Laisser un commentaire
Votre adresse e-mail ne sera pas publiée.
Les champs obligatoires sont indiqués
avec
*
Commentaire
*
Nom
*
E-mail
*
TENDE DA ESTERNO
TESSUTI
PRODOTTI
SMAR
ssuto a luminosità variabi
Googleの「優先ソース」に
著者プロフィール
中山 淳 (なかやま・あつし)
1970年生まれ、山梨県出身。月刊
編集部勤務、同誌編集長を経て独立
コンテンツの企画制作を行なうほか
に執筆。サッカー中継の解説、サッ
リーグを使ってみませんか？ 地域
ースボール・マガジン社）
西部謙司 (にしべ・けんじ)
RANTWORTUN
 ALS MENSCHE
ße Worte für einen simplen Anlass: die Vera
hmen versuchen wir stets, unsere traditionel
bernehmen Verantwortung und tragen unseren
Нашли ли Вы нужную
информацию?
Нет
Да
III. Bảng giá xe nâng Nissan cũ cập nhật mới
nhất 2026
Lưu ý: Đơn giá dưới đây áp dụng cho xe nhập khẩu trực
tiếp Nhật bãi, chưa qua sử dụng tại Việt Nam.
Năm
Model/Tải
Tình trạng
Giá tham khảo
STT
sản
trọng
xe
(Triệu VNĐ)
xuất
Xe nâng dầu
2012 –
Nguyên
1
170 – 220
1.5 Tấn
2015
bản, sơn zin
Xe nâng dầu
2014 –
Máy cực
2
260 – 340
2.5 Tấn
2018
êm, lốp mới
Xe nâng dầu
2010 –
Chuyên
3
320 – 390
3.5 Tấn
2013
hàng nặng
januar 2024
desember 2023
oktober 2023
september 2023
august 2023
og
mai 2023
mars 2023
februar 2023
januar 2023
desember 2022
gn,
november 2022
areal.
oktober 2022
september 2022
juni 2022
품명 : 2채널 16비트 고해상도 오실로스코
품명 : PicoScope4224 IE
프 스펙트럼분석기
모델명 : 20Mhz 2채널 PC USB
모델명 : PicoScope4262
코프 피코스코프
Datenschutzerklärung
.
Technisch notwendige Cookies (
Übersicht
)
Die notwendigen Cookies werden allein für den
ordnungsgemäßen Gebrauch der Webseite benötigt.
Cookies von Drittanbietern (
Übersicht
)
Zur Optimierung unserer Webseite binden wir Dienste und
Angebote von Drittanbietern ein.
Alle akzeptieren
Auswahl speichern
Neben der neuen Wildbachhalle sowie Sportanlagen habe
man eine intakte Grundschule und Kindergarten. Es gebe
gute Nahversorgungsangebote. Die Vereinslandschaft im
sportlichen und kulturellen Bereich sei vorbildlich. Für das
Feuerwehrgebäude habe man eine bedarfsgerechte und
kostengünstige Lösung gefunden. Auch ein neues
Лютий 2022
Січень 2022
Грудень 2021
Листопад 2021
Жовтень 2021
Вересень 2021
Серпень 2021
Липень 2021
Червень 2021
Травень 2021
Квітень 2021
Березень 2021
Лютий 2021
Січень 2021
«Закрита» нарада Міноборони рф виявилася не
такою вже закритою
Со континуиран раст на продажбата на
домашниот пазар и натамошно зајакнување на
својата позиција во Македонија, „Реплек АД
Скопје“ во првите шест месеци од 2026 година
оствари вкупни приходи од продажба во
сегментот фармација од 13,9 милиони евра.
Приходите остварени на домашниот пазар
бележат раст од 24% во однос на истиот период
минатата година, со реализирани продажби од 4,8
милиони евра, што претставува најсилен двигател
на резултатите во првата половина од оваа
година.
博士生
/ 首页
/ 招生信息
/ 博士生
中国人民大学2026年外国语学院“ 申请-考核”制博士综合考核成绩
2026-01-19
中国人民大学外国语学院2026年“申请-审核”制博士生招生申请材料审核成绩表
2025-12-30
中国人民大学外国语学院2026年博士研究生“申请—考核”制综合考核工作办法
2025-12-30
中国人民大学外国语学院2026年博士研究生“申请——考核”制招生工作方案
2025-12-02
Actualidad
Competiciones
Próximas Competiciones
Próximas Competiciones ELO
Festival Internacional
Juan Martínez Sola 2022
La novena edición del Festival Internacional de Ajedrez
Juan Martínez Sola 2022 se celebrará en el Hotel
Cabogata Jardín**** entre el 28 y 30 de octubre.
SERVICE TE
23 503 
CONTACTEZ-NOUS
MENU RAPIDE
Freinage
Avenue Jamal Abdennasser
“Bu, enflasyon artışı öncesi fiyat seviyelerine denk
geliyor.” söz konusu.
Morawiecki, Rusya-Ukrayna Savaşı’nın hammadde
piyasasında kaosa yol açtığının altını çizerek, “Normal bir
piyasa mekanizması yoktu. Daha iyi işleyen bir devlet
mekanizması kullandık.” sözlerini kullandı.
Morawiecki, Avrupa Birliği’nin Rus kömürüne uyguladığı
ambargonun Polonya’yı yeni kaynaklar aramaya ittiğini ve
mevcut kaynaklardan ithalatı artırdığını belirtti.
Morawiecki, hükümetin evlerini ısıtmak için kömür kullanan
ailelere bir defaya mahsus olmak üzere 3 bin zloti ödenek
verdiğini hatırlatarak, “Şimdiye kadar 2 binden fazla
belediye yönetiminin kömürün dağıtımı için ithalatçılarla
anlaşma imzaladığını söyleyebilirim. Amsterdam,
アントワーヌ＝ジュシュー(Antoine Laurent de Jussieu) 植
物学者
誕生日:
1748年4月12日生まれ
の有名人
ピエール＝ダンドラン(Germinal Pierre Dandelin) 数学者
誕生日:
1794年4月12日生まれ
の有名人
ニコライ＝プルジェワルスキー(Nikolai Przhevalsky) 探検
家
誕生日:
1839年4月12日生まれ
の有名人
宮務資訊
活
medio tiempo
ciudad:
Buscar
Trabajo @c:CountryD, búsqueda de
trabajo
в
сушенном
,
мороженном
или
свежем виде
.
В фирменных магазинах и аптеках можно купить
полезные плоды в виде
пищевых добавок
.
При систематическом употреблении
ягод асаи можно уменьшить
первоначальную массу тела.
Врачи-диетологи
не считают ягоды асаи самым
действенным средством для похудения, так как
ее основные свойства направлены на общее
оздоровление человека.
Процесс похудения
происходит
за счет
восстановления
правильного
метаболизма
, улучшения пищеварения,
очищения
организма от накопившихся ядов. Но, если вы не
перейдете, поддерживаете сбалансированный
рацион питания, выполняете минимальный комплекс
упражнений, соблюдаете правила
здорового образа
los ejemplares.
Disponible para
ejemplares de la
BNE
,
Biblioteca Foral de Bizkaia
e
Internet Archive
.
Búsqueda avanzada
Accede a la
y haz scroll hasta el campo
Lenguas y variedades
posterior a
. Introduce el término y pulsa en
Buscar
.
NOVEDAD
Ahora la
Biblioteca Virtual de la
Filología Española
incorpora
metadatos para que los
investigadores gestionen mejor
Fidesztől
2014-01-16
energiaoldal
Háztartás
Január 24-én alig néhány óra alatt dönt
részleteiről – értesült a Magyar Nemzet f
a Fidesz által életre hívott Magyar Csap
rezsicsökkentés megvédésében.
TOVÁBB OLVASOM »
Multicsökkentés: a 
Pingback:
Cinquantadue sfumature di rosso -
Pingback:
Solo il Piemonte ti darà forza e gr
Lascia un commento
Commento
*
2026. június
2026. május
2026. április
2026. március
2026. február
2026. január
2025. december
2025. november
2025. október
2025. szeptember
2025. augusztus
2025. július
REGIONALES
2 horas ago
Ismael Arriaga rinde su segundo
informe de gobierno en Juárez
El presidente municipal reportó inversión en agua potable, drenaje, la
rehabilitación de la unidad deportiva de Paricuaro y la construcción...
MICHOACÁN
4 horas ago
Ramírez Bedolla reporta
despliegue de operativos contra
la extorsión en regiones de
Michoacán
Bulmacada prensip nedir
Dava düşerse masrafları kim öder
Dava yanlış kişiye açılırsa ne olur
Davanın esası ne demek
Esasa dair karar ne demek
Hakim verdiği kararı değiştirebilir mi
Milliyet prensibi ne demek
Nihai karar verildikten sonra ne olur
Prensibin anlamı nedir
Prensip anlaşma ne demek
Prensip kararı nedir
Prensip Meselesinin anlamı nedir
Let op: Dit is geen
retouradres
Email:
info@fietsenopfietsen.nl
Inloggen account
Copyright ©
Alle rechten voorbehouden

▶ **Request**:
Reproduce the rows from the start of the rows through the line containing "Квітень 2021", inclusive, with every instance of "Drittanbietern" replaced by "externen Anbietern" and nothing else altered.

▶ **Written solution**:
Laisser un commentaire
Votre adresse e-mail ne sera pas publiée.
Les champs obligatoires sont indiqués
avec
*
Commentaire
*
Nom
*
E-mail
*
TENDE DA ESTERNO
TESSUTI
PRODOTTI
SMAR
ssuto a luminosità variabi
Googleの「優先ソース」に
著者プロフィール
中山 淳 (なかやま・あつし)
1970年生まれ、山梨県出身。月刊
編集部勤務、同誌編集長を経て独立
コンテンツの企画制作を行なうほか
に執筆。サッカー中継の解説、サッ
リーグを使ってみませんか？ 地域
ースボール・マガジン社）
西部謙司 (にしべ・けんじ)
RANTWORTUN
 ALS MENSCHE
ße Worte für einen simplen Anlass: die Vera
hmen versuchen wir stets, unsere traditionel
bernehmen Verantwortung und tragen unseren
Нашли ли Вы нужную
информацию?
Нет
Да
III. Bảng giá xe nâng Nissan cũ cập nhật mới
nhất 2026
Lưu ý: Đơn giá dưới đây áp dụng cho xe nhập khẩu trực
tiếp Nhật bãi, chưa qua sử dụng tại Việt Nam.
Năm
Model/Tải
Tình trạng
Giá tham khảo
STT
sản
trọng
xe
(Triệu VNĐ)
xuất
Xe nâng dầu
2012 –
Nguyên
1
170 – 220
1.5 Tấn
2015
bản, sơn zin
Xe nâng dầu
2014 –
Máy cực
2
260 – 340
2.5 Tấn
2018
êm, lốp mới
Xe nâng dầu
2010 –
Chuyên
3
320 – 390
3.5 Tấn
2013
hàng nặng
januar 2024
desember 2023
oktober 2023
september 2023
august 2023
og
mai 2023
mars 2023
februar 2023
januar 2023
desember 2022
gn,
november 2022
areal.
oktober 2022
september 2022
juni 2022
품명 : 2채널 16비트 고해상도 오실로스코
품명 : PicoScope4224 IE
프 스펙트럼분석기
모델명 : 20Mhz 2채널 PC USB
모델명 : PicoScope4262
코프 피코스코프
Datenschutzerklärung
.
Technisch notwendige Cookies (
Übersicht
)
Die notwendigen Cookies werden allein für den
ordnungsgemäßen Gebrauch der Webseite benötigt.
Cookies von externen Anbietern (
Übersicht
)
Zur Optimierung unserer Webseite binden wir Dienste und
Angebote von externen Anbietern ein.
Alle akzeptieren
Auswahl speichern
Neben der neuen Wildbachhalle sowie Sportanlagen habe
man eine intakte Grundschule und Kindergarten. Es gebe
gute Nahversorgungsangebote. Die Vereinslandschaft im
sportlichen und kulturellen Bereich sei vorbildlich. Für das
Feuerwehrgebäude habe man eine bedarfsgerechte und
kostengünstige Lösung gefunden. Auch ein neues
Лютий 2022
Січень 2022
Грудень 2021
Листопад 2021
Жовтень 2021
Вересень 2021
Серпень 2021
Липень 2021
Червень 2021
Травень 2021
Квітень 2021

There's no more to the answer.